Retailers are doubling down on toys amid a gap in the market left by the bankruptcy of Toys R Us. U.K. toy retailer Hamleys, for instance, is eyeing a potential New York City location for a flagship store. A source close to the matter told CNBC that the retailer is nearing a deal for a space at 2 Herald Square that would encompass approximately 30,000 square feet. The potential store could open its doors in 2020, although such a deal has not been made final.
In the U.K., Hamleys takes an experiential retail approach to its stores: The staff masquerades as fictional characters for entertainment, and children can play with large Lego figures. The atmosphere comes as brick-and-mortar retailers have to differentiate themselves from their eCommerce counterparts. Ripco Real Estate Principal and Chief Operating Officer Mark Kaplan told CNBC that retailers can attract shoppers from online retailers “if the in-store experience offers something more.” (That is, a place that lets consumers try out products.)
Hamleys has been around for centuries in the U.K., having set up shop around 1760. Since then, the retailer has grown to serve several regions including Asia, the Middle East, Africa and North America. According to CNBC, a person with knowledge of the situation said the retailer would eye places such as Chicago, Los Angeles and Miami, noting that it would consider “some of the more profitable malls in the country.” Neither Hamleys nor SL Green Realty, the owner of the Herald Square space, would comment on the report.
In the event that Hamleys’ potential brick-and-mortar store comes to fruition, it wouldn’t be the only large toy store with an experiential focus to take up residence in the Big Apple. The legendary toy retailer FAO Schwarz opened a flagship store in New York City, marking its return to the city last month. Prior to the opening, it was reported that the retailer’s new 30 Rockefeller Plaza location would include multiple experiential retail components. (At its prior Fifth Avenue location, Tom Hanks tapped out “Chopsticks” on a dance-on piano in the 1988 movie “Big.”)
The new space was said to have the iconic dance-on piano, as well as a build-your-own RC race car station. In addition, the store was to offer a kid-focused grocery shopping experience as well as magic shows. And the retailer was planning to extend that experiential approach to partner locations, “offering the world that one-of-a-kind toy retail experience the brand is known for,” according to an announcement from the company in October.
Retailers Step up Toy Selection
Beyond the Big Apple, major retailers are stepping in to fill the void left by Toys R Us.
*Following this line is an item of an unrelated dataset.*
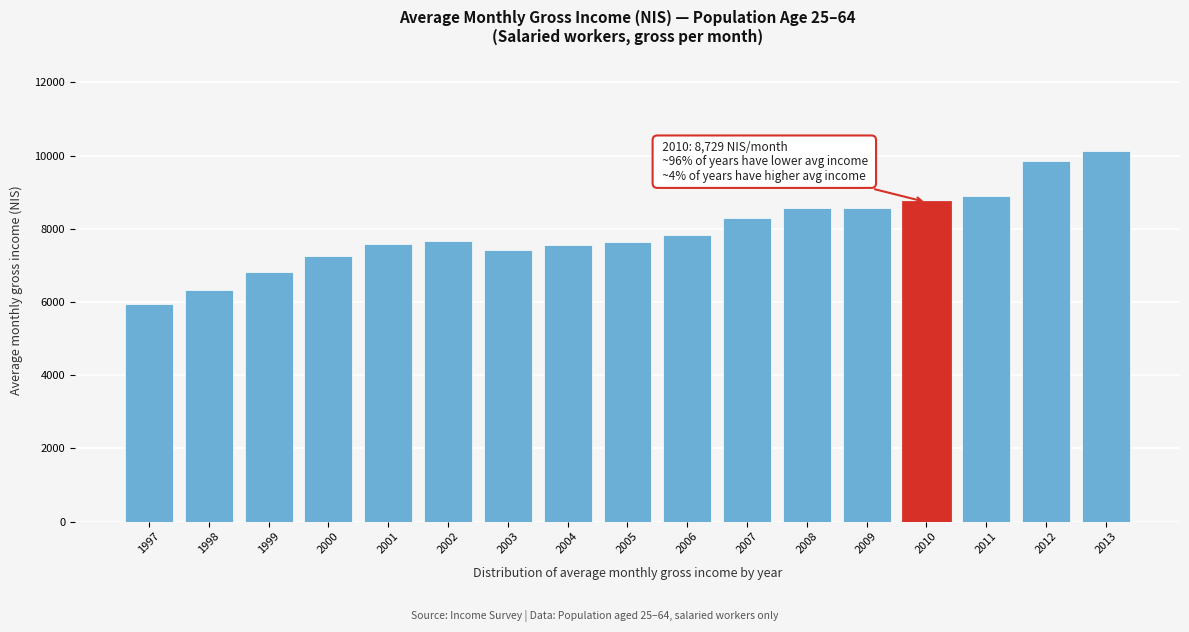

What value does the data have at 2011?

8907.0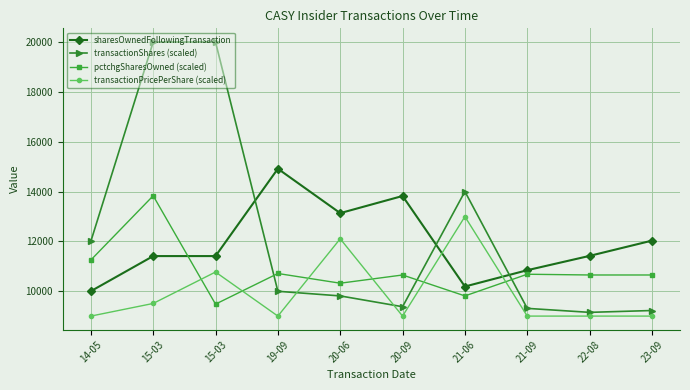

What is the greatest value displayed?

20000.0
This fall, it was reported that Walmart was looking to grow its selection of toys by 30 percent in its brick-and-mortar stores, as well as 40 percent online. The retailer also planned in-store events that allowed children to play with toys, take home booklets and take pictures. And toy influencers such as Gavin Raygoza were planning to bring reviews, advice and recommendations to Walmart’s website.
In a press release announcing the move in late August, Walmart’s Vice President of Toys Anne Marie Kehoe noted that the retailer has always been a place that shoppers have visited for toys – “but today, we are making even bigger investments in the category to ensure we have the widest selection of toys at the best prices.”
In October, Target also announced that it was revamping its toy shopping experience. At the time, the retailer said it would be dedicating “nearly a quarter-million square feet of new space for toys across more than 500 stores.” It also remodeled its toy departments at over 100 stores. In addition, the retailer deepened its inventory and had 2,500 new and exclusive toys, which it said was almost two times last year’s amount. And on the digital side, the retailer said it had a digitally enabled kids’ gifting catalog, as well as a Target.com gift finder for toys.
Target Executive Vice President and Chief Merchandising Officer Mark Tritton said in the announcement at the time, “Our team has spent months preparing for this season, selecting the assortment, deepening our inventory to offer more of the hottest items and reimagining the experience we have for toys in our stores and online. We’re excited to welcome more shoppers to Target this season.”
Yet this month, Gordon Haskett Analyst Chuck Grom noted that almost 59 percent of Toys R Us shoppers from last year’s Black Friday weekend did not choose to buy items from other brick-and-mortar retailers. The void left behind by Toys R Us, then, at least from a brick-and-mortar standpoint, could be far from completely filled.